Estaremos a dizer o mesmo?
«Cristina reconhece a voz de Rodrigo e vai ela própria correr o trinco» (Despedidas de Verão, Urbano Tavares Rodrigues. Lisboa: Livraria Bertrand, s/d [1967], p. 24).
Já uma vez, a propósito de um estore, demonstrei que isto não está correcto. Ou estará? Não conhecem o contexto, mas não há muito para saber: Cristina, a protagonista, espera Rodrigo, o seu amante com idade para ser seu filho, e corre a abrir-lhe a porta. Devia ser a criada a fazê-lo, mas ela antecipa-se-lhe.

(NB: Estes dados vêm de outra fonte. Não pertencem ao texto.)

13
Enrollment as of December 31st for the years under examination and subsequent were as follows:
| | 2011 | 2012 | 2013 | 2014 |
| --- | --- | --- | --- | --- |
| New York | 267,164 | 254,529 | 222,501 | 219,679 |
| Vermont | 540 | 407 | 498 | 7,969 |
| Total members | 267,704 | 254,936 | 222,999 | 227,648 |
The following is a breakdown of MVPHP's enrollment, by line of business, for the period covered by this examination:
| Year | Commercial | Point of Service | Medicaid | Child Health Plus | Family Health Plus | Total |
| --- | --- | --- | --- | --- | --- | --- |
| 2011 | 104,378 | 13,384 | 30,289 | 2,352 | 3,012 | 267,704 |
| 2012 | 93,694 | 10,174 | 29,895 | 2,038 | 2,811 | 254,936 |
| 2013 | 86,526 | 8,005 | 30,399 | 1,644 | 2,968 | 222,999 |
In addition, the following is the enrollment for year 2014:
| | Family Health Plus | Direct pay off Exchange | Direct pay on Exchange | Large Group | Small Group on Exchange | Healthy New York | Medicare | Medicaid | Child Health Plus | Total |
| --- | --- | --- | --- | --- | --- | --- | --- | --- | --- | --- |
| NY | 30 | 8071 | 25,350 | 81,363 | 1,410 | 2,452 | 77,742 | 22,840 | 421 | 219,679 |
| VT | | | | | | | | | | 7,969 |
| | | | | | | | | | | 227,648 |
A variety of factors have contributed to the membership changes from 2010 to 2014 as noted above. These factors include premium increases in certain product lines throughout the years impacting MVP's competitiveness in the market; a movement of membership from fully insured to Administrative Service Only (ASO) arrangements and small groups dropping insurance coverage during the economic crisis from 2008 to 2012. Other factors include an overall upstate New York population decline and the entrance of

Temos duas acepções, no Dicionário da Língua Portuguesa da Porto Editora, que se adequam: «mover, fazendo deslizar», e «fazer entrar (ferrolho)». Se optarmos pela primeira, está tudo bem. Aliás, estaria sempre tudo bem, pois quer se fosse a fechar, quer fosse a abrir uma porta, estava a mover-se, fazendo deslizar, o trinco. Contudo, somos levados a pensar que se trata da segunda acepção, o que sucede pela presença da palavra «ferrolho». Ora bem, vejamos agora com a mesma expressão noutra obra, mas que possamos comprovar. Como? Optando por uma tradução. «Depois de entrar e de correr o trinco, aproximo-me da outra porta em bicos de pés e encosto o ouvido à madeira» (A Herdeira Acidental, Vikas Swarup. Tradução de Elsa T. S. Vieira. Alfragide: Asa, 2013). E aqui, trancou-se ou destrancou-se a porta? Porque a expressão é a mesma. «Once I am inside the room, with the door securely locked, I tiptoe to the other door and put my ear against it, trying to listen in.»